→ Data records

──────────

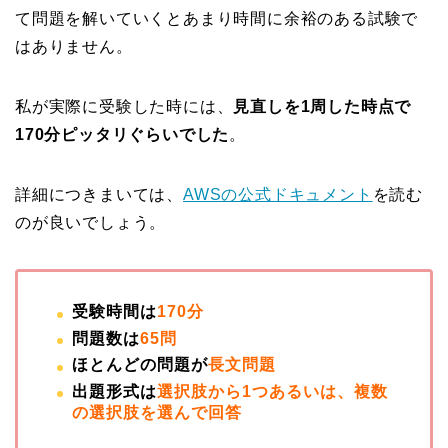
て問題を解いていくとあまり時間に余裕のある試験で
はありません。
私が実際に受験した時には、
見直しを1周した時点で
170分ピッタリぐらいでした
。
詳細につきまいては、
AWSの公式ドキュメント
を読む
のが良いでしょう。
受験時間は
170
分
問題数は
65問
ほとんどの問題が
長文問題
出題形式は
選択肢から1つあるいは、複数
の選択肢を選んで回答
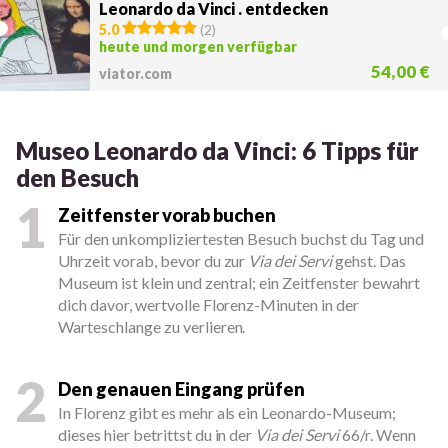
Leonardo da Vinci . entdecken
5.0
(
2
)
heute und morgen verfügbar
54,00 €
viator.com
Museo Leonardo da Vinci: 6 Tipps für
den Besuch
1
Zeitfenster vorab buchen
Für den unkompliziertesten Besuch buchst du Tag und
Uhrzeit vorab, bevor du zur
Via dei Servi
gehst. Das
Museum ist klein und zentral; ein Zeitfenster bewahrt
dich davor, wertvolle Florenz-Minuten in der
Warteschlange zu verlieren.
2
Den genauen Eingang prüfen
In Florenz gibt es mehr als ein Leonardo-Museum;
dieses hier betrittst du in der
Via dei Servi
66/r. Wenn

──────────

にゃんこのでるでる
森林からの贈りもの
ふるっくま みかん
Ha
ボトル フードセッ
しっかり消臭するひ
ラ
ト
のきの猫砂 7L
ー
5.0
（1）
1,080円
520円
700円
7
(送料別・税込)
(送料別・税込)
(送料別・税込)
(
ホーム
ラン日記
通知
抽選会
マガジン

──────────

→ The task
What's needed is an exact copy of the lines above from the one with "て問題を解いていくとあまり時間に余裕のある試験で" through the one with "In Florenz gibt", both included; the pictures stay out.

→ Response below
て問題を解いていくとあまり時間に余裕のある試験で
はありません。
私が実際に受験した時には、
見直しを1周した時点で
170分ピッタリぐらいでした
。
詳細につきまいては、
AWSの公式ドキュメント
を読む
のが良いでしょう。
受験時間は
170
分
問題数は
65問
ほとんどの問題が
長文問題
出題形式は
選択肢から1つあるいは、複数
の選択肢を選んで回答
Leonardo da Vinci . entdecken
5.0
(
2
)
heute und morgen verfügbar
54,00 €
viator.com
Museo Leonardo da Vinci: 6 Tipps für
den Besuch
1
Zeitfenster vorab buchen
Für den unkompliziertesten Besuch buchst du Tag und
Uhrzeit vorab, bevor du zur
Via dei Servi
gehst. Das
Museum ist klein und zentral; ein Zeitfenster bewahrt
dich davor, wertvolle Florenz-Minuten in der
Warteschlange zu verlieren.
2
Den genauen Eingang prüfen
In Florenz gibt es mehr als ein Leonardo-Museum;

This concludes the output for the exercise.